**Exercise aim:**
Return each line in the records below that includes "beżowy".
Top of Given records
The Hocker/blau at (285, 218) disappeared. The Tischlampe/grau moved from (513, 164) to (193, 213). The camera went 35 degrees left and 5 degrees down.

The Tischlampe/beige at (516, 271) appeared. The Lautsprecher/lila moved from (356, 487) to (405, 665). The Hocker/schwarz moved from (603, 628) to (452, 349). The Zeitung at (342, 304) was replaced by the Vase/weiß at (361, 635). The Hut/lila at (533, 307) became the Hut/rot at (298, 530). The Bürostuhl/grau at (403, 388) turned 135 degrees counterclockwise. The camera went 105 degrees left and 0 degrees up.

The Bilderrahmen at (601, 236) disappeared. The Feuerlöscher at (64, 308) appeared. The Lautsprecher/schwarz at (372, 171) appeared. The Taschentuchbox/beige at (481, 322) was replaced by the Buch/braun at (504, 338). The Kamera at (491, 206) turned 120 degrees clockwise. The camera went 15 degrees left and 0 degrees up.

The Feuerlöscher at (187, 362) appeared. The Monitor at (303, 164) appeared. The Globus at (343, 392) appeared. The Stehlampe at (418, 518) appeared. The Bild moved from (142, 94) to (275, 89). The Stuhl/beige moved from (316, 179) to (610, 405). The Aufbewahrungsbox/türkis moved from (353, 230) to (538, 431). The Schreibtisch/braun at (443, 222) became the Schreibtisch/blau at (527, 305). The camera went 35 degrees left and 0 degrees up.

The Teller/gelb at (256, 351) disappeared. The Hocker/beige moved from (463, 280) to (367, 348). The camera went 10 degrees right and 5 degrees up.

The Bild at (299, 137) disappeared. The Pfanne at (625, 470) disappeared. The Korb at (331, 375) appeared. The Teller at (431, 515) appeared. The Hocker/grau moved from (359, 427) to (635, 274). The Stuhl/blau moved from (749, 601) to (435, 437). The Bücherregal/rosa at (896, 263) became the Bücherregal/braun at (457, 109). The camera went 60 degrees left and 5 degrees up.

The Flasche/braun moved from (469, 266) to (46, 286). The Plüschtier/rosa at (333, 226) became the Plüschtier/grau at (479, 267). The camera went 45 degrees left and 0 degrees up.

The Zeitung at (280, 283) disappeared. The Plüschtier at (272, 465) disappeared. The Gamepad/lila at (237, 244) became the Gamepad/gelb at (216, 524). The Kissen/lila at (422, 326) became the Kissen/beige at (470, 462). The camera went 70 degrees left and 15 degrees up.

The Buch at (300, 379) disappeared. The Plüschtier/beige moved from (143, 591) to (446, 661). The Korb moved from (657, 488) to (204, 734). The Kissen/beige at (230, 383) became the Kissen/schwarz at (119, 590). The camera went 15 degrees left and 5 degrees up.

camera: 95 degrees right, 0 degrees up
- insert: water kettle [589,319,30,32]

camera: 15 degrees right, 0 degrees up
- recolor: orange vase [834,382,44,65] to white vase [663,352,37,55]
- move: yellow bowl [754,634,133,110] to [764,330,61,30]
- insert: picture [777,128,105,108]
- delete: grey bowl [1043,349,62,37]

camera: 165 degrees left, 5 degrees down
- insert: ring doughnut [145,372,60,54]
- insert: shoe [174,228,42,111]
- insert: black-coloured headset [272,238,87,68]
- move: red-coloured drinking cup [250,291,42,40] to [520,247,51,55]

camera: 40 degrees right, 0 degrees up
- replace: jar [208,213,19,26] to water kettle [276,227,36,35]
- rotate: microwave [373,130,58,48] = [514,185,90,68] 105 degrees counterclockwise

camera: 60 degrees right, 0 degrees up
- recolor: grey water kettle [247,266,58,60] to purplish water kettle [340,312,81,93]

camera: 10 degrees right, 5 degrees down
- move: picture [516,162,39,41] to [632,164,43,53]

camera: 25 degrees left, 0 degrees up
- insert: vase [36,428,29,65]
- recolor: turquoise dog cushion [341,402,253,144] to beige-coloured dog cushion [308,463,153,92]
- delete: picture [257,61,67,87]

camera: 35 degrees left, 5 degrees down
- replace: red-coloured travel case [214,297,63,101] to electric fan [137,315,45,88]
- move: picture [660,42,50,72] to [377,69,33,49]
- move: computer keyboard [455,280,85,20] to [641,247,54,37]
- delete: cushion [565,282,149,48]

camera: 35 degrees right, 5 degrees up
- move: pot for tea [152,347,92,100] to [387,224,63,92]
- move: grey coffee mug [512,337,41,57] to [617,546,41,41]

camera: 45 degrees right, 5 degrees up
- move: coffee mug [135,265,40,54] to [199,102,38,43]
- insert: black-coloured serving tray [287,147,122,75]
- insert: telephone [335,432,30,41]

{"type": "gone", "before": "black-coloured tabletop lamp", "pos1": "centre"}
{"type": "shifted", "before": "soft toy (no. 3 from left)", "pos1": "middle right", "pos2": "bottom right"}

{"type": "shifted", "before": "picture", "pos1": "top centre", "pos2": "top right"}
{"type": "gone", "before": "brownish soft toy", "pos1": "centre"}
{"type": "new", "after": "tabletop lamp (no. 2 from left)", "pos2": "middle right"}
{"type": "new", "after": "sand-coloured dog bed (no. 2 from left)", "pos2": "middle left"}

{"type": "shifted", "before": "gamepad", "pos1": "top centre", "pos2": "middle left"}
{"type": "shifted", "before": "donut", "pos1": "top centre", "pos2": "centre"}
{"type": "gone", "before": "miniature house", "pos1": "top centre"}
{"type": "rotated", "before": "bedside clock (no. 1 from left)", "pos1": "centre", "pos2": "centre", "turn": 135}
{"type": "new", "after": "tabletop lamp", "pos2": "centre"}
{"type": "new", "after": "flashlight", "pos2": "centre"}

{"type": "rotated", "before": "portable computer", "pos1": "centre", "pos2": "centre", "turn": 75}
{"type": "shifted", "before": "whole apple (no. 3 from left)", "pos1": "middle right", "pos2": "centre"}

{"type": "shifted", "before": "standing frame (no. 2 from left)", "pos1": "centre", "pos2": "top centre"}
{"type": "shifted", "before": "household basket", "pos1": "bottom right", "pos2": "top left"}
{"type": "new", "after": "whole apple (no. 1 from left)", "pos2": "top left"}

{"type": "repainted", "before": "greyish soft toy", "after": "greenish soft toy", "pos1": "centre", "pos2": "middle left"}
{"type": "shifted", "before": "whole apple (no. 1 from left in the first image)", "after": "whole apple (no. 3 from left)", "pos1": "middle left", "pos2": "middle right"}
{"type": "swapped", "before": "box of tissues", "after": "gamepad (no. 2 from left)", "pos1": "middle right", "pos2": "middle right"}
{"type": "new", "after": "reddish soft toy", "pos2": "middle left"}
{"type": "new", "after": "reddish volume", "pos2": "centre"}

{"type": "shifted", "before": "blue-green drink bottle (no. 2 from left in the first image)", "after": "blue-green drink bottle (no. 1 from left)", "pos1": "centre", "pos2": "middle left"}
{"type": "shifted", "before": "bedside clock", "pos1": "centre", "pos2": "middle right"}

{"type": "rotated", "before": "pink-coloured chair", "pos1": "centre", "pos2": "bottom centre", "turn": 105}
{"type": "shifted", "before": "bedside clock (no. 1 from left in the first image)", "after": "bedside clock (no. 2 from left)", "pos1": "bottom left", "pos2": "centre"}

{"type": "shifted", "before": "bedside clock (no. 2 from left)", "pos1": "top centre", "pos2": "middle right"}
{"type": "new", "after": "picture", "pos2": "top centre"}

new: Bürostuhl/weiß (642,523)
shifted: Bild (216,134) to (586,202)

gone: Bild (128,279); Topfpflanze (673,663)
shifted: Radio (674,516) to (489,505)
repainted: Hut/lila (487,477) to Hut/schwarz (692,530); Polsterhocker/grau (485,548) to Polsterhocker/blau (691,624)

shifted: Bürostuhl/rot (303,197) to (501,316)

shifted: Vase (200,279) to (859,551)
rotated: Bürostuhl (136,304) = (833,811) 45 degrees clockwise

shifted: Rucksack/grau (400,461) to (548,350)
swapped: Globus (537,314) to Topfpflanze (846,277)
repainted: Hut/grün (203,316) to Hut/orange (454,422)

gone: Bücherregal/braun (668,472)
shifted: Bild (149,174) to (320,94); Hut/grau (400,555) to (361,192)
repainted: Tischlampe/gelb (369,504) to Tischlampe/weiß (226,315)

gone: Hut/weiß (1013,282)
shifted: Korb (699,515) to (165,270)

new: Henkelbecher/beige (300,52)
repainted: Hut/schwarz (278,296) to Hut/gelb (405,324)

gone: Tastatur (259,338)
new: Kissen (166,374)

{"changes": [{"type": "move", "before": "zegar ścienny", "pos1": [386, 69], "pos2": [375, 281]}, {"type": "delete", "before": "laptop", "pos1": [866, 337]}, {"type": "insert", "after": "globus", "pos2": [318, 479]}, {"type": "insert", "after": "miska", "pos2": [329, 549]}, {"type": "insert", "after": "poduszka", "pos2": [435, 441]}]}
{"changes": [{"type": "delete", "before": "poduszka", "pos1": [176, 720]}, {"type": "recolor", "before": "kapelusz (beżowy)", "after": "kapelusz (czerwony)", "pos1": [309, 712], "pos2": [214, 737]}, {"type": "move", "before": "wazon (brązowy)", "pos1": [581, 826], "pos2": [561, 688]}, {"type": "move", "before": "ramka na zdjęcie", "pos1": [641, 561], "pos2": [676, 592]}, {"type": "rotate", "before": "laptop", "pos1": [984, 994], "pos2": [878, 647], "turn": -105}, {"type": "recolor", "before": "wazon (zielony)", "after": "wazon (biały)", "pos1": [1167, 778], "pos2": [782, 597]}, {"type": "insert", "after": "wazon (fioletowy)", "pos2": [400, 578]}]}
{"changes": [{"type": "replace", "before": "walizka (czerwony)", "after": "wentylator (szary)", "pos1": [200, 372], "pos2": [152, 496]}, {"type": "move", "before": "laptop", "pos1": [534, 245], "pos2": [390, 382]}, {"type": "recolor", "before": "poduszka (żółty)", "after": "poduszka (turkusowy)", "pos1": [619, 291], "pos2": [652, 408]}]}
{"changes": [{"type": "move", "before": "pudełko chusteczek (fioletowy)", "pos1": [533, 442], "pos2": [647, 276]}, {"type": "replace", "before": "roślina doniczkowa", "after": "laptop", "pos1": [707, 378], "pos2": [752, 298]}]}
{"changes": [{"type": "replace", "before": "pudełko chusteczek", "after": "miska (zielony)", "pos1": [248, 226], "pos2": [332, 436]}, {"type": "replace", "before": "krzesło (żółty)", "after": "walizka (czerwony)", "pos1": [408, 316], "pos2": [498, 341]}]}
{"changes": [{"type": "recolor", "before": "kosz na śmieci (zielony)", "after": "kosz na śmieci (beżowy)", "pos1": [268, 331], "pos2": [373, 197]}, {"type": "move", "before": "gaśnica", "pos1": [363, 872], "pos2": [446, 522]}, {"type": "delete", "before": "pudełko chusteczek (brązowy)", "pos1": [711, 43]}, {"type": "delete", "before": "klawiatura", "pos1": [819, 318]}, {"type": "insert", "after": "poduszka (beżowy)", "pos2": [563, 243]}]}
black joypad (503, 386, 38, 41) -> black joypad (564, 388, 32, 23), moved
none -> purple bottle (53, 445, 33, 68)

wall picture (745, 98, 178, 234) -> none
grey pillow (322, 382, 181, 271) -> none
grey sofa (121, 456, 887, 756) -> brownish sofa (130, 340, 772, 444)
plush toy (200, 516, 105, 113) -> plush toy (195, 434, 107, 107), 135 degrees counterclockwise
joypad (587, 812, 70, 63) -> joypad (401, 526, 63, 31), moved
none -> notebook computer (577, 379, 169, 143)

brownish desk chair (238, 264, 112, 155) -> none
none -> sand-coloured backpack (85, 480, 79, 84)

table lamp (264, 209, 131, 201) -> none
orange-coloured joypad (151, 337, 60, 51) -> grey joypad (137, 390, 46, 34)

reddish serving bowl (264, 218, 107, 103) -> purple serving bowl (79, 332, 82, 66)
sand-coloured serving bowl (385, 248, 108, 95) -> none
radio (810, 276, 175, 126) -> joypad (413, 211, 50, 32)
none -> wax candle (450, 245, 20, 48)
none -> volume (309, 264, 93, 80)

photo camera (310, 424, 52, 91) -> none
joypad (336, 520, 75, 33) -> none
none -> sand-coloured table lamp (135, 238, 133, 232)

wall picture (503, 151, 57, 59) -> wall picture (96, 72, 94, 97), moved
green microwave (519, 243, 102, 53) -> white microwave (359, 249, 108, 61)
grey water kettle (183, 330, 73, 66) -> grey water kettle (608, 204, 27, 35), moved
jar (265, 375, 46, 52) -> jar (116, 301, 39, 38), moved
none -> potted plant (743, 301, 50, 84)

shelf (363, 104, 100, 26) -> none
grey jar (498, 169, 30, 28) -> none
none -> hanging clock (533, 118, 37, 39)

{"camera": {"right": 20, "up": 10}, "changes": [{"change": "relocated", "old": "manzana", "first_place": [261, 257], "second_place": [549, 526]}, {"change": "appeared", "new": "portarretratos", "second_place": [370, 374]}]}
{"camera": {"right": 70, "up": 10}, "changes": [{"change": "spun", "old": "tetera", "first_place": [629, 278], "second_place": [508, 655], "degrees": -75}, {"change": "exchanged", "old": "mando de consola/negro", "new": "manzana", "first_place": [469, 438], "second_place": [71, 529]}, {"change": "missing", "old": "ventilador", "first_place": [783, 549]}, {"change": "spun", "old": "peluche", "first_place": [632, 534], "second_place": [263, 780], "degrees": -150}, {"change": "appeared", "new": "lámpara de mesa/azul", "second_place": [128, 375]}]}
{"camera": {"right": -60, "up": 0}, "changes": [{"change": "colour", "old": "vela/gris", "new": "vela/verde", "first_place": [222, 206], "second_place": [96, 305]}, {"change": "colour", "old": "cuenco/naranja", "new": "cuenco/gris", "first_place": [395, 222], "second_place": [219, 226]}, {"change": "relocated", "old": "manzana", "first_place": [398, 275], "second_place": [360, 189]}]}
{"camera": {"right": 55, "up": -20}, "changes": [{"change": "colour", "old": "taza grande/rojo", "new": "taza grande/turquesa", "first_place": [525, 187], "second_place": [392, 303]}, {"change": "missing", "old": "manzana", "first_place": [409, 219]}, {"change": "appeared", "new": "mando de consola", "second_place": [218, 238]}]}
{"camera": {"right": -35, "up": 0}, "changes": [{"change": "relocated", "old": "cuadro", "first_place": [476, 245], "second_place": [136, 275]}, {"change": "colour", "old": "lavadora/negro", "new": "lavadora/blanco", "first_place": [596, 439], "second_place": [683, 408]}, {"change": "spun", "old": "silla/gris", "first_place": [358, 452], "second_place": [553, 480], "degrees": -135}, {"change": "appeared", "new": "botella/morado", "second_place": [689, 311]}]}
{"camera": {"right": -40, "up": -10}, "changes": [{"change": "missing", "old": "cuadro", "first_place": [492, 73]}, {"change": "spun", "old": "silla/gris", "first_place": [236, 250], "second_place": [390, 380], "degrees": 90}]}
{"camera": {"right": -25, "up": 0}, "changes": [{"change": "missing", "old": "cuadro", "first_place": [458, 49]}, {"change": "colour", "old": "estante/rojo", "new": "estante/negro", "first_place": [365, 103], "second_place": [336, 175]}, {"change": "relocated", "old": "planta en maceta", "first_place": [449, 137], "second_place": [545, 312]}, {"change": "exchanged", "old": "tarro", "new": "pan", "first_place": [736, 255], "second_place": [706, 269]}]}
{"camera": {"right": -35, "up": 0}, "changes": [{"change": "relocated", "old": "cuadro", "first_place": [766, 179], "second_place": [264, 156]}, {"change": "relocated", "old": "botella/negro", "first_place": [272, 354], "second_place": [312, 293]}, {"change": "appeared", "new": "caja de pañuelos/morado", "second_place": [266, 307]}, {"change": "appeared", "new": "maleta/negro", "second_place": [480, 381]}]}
Bottom of Given records
**Answer to the problem:**
{"changes": [{"type": "delete", "before": "poduszka", "pos1": [176, 720]}, {"type": "recolor", "before": "kapelusz (beżowy)", "after": "kapelusz (czerwony)", "pos1": [309, 712], "pos2": [214, 737]}, {"type": "move", "before": "wazon (brązowy)", "pos1": [581, 826], "pos2": [561, 688]}, {"type": "move", "before": "ramka na zdjęcie", "pos1": [641, 561], "pos2": [676, 592]}, {"type": "rotate", "before": "laptop", "pos1": [984, 994], "pos2": [878, 647], "turn": -105}, {"type": "recolor", "before": "wazon (zielony)", "after": "wazon (biały)", "pos1": [1167, 778], "pos2": [782, 597]}, {"type": "insert", "after": "wazon (fioletowy)", "pos2": [400, 578]}]}
{"changes": [{"type": "recolor", "before": "kosz na śmieci (zielony)", "after": "kosz na śmieci (beżowy)", "pos1": [268, 331], "pos2": [373, 197]}, {"type": "move", "before": "gaśnica", "pos1": [363, 872], "pos2": [446, 522]}, {"type": "delete", "before": "pudełko chusteczek (brązowy)", "pos1": [711, 43]}, {"type": "delete", "before": "klawiatura", "pos1": [819, 318]}, {"type": "insert", "after": "poduszka (beżowy)", "pos2": [563, 243]}]}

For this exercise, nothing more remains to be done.